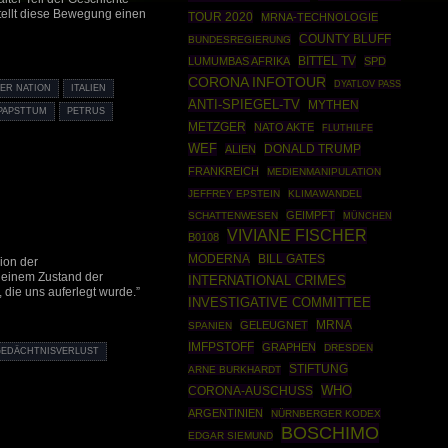
tellt diese Bewegung einen
TOUR 2020
MRNA-TECHNOLOGIE
COUNTY BLUFF
BUNDESREGIERUNG
BITTEL TV
LUMUMBAS AFRIKA
SPD
CORONA INFOTOUR
DYATLOV PASS
ER NATION
ITALIEN
ANTI-SPIEGEL-TV
MYTHEN
PAPSTTUM
PETRUS
METZGER
NATO AKTE
FLUTHILFE
WEF
DONALD TRUMP
ALIEN
FRANKREICH
MEDIENMANIPULATION
JEFFREY EPSTEIN
KLIMAWANDEL
GEIMPFT
SCHATTENWESEN
MÜNCHEN
VIVIANE FISCHER
B0108
MODERNA
BILL GATES
sion der
 einem Zustand der
INTERNATIONAL CRIMES
, die uns auferlegt wurde.”
INVESTIGATIVE COMMITTEE
MRNA
GELEUGNET
SPANIEN
IMFPSTOFF
GRAPHEN
DRESDEN
GEDÄCHTNISVERLUST
STIFTUNG
ARNE BURKHARDT
WHO
CORONA-AUSCHUSS
ARGENTINIEN
NÜRNBERGER KODEX
BOSCHIMO
EDGAR SIEMUND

—————

Return the listing verbatim; pictures are not part of the copy.

→ TASK RESULT
tellt diese Bewegung einen
TOUR 2020
MRNA-TECHNOLOGIE
COUNTY BLUFF
BUNDESREGIERUNG
BITTEL TV
LUMUMBAS AFRIKA
SPD
CORONA INFOTOUR
DYATLOV PASS
ER NATION
ITALIEN
ANTI-SPIEGEL-TV
MYTHEN
PAPSTTUM
PETRUS
METZGER
NATO AKTE
FLUTHILFE
WEF
DONALD TRUMP
ALIEN
FRANKREICH
MEDIENMANIPULATION
JEFFREY EPSTEIN
KLIMAWANDEL
GEIMPFT
SCHATTENWESEN
MÜNCHEN
VIVIANE FISCHER
B0108
MODERNA
BILL GATES
sion der
 einem Zustand der
INTERNATIONAL CRIMES
, die uns auferlegt wurde.”
INVESTIGATIVE COMMITTEE
MRNA
GELEUGNET
SPANIEN
IMFPSTOFF
GRAPHEN
DRESDEN
GEDÄCHTNISVERLUST
STIFTUNG
ARNE BURKHARDT
WHO
CORONA-AUSCHUSS
ARGENTINIEN
NÜRNBERGER KODEX
BOSCHIMO
EDGAR SIEMUND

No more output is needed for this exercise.